The Creative Commons licence we use (Attribution - Non-Commercial - Share-Alike 2.0 England and Wales) stipulates that users cannot "subject the Work to any derogatory treatment as defined in the Copyright, Designs and Patents Act 1988". The Act in question defines derogatory treatment in this way: "The treatment of a work is derogatory if it amounts to distortion or mutilation of the work or is otherwise prejudicial to the honour or reputation of the author or director." So any adaptation of the material which is likely to damage the honour or reputation of the creator is not allowed.
If I find someone is distributing the material without abiding by the licence, what can I do?
While the OpenSpires project and legal services within the University will be happy to advise you on this kind of issue (and indeed we would advise you to contact us in the first event), we cannot take action ourselves, as the material is not ours. However since the adoption of laws such as the Digital Millennium Copyright Act in the US and the E-Commerce Directive in the EU, most providers of hosting on the web have a systematic and documented 'takedown' process which a copyright owner can use to complain about misuse of their material. Generally these processes will involve immediate removal of the material from distribution by the hosting provider, followed by a possibility of appeal by the person who uploaded the material.
Can other people use my material to make money?
No. The licence we use to distribute your material forbids commercial reuse (see next question).
What licence will OpenSpires use on their content?
We specify that the material cannot be used commercially, that it can be adapted and translated, but that all versions of the work must also be open content when redistributed. In short form, this is called a "Creative Commons UK: England & Wales Attribution-Non-Commercial-Share Alike 2.0 licence".
What am I giving to the University by signing this form?
You are giving a licence to use and distribute your copyright material.
Does this mean that the University will own the ideas in the material?
No, you are not giving away the ideas embodied in the material.
Can I still publish this material myself?
Contributors often ask if – having contributed a recording of a talk or lecture – they are still able to use and publish that material themselves or via a third party publisher. The answer is generally ‘yes’. The Podcast Contribution Form grants the University rights to distribute your material to others, but does not grant those rights exclusively. It is still your material and you can do with it nearly everything you could before. The only slight restriction to this is that – having given the University the right to distribute – you can no longer exclusively grant that right to someone else.

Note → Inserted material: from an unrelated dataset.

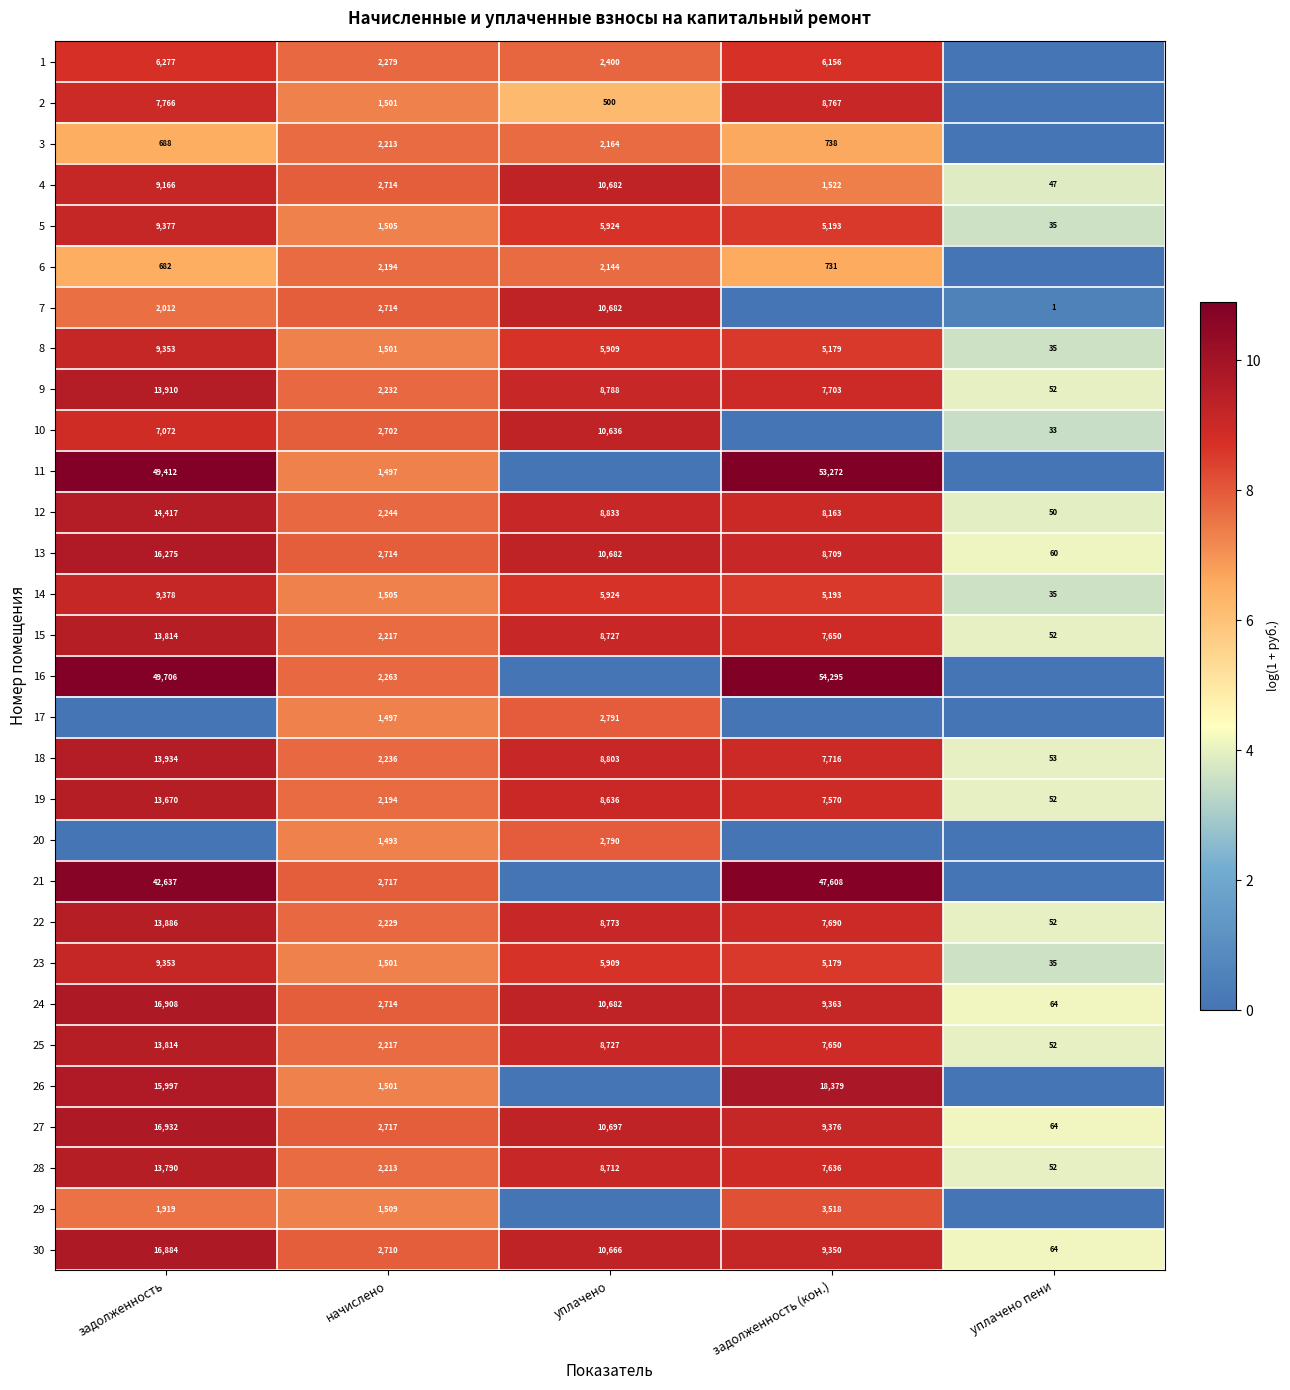

What is the sum of the 23 values at уплачено пени and задолженность?

9388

Do I lose all my rights over this material by licensing it to the University?
No. You only lose the ability to exclusively license the material to someone else, as you will have already granted the University a licence. Non-exclusive licensing to third parties is still possible.
Why do these agreements talk about warranties and liability? Am I at risk?

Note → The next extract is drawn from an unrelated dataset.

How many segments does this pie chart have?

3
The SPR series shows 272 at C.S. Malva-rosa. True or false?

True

There are various legal problems that might arise from the release of material. If your material contains substantial portions of someone else's material (for example video clips or images in slides) then that person might rightfully try to claim recompense from the University for copyright infringement. There are also potential problems relating to defamation, incitement to racial hatred, pornographic content etc As the person who knows your material the best, the University seeks assurances from you that the material is your own and not defamatory etc in order to minimise the risk associated with publishing the material. By providing these assurances you are potentially at legal risk if the information you give is inaccurate. The OpenSpires project takes the view that we would far rather avoid any legal risk for the University or the contributor by avoiding any potentially infringing or illegal material. OpenSpires staff will try to help identify any potential problems. If you have any doubts about the content of your material, then it is best that you do not contribute it.